> **Task instructions**
1. Answer these about the PDF extraction notebook:
(a) Which library's `Pdf.open` is used to open the file?
(b) What value is printed for `/Creator`?
(c) What time is logged under May 18th, 2024?
2. Pick up the PDF extraction notebook after its final line and carry it forward.

··· Document passage

# Unstructured PDF Extractuion Pipeline Setup and Testing
### This file serves as a playground/workspace to demo Unstructured functionality before it is put into production. This is where we will test the extraction, chunking, metadata extraction, metadata tagging, and vector embedding of PDFs for CASSIE

#### Changelog
##### May 18th, 2024
**7:00 AM**  
* File created  
* Metadata extraction testing  

### Metadata Extraction from PDF Files

#### Imports

In [1]:
import pikepdf
import sys

#### Initial Extraction of Metadata

In [5]:
pdf_file = 'C:/Users/Dan/OneDrive/Documents/Crosslinx/CSDocs/Security Docs/5000-00-CTSC-48PA-0004_01.pdf'

pdf = pikepdf.Pdf.open(pdf_file)
docInfo = pdf.docinfo

for key, value in docInfo.items():
    print(f'{key}: {value}')

/CreationDate: D:20181004144423-04'00'
/Creator: Microsoft® Word 2013
/ModDate: D:20181004155108-04'00'
/Producer: Microsoft® Word 2013


#### Transform Date Function

In [6]:
import pikepdf
import datetime
import re
from dateutil.tz import tzutc, tzoffset
import sys

In [7]:
pdf_date_pattern = re.compile(''.join([
    r"(D:)?",
    r"(?P<year>/d/d/d/d)",
    r"(?P<month>/d/d)",
    r"(?P<day>/d/d)",
    r"(?P<hour>/d/d)",
    r"(?P<minute>/d/d)",
    r"(?P<second>/d/d)",
    r"(?P<tz_offset>[+-zZ])?",
    r"(?P<tz_hour>/d/d)?",
    r"'?(?P<tz_minute>/d/d)?'?"]))

In [8]:
def transform_date(date_str):
    """
    Convert a pdf date such as "D:20120321183444+07'00'" into a usable datetime
    http://www.verypdf.com/pdfinfoeditor/pdf-date-format.htm
    (D:YYYYMMDDHHmmSSOHH'mm')
    :param date_str: pdf date string
    :return: datetime object
    """
    global pdf_date_pattern
    match = re.match(pdf_date_pattern, date_str)
    if match:
        date_info = match.groupdict()

······
··· Supplied data

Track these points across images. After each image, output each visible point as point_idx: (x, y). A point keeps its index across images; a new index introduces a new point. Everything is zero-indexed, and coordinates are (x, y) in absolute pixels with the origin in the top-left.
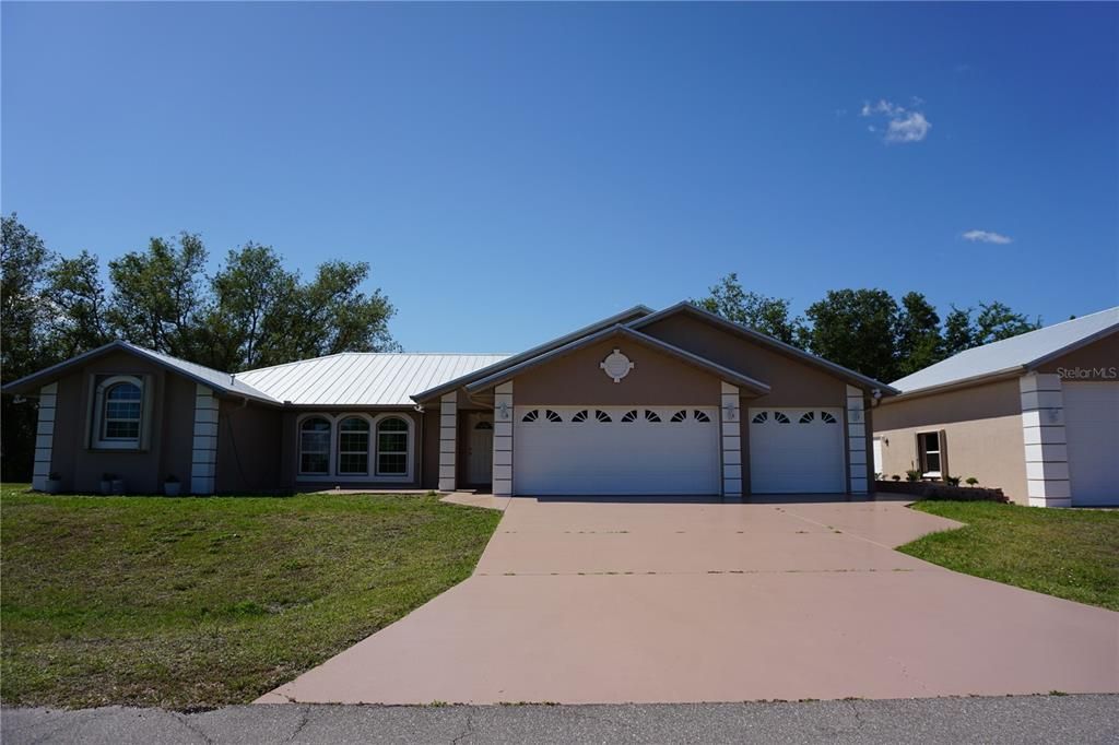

······

> **Answers by task**
1.
(a) pikepdf
(b) Microsoft® Word 2013
(c) 7:00 AM

2.
        for k, v in date_info.items():  # transform values
            if v is None:
                pass
            elif k == 'tz_offset':
                date_info[k] = v.lower()  # so we can treat Z as z
            else:
                date_info[k] = int(v)

        if date_info['tz_offset'] in ('z', None):  # UTC
            date_info['tzinfo'] = tzutc()
        else:
            multiplier = 1 if date_info['tz_offset'] == '+' else -1
            date_info['tzinfo'] = tzoffset(None, multiplier*(3600 * date_info['tz_hour'] + 60 * date_info['tz_minute']))

        for k in ('tz_offset', 'tz_hour', 'tz_minute'):  # no longer needed
            del date_info[k]

        return datetime.datetime(**date_info)

#### Extract Dates from PDF

In [15]:
pdf = pikepdf.Pdf.open(pdf_file)
docinfo = pdf.docinfo
for key, value in docinfo.items():
    if str(value).startswith("D:"):
        # pdf datetime format, convert to python datetime
        value = transform_date(str(pdf.docinfo["/CreationDate"]))
    print(key, ":", value)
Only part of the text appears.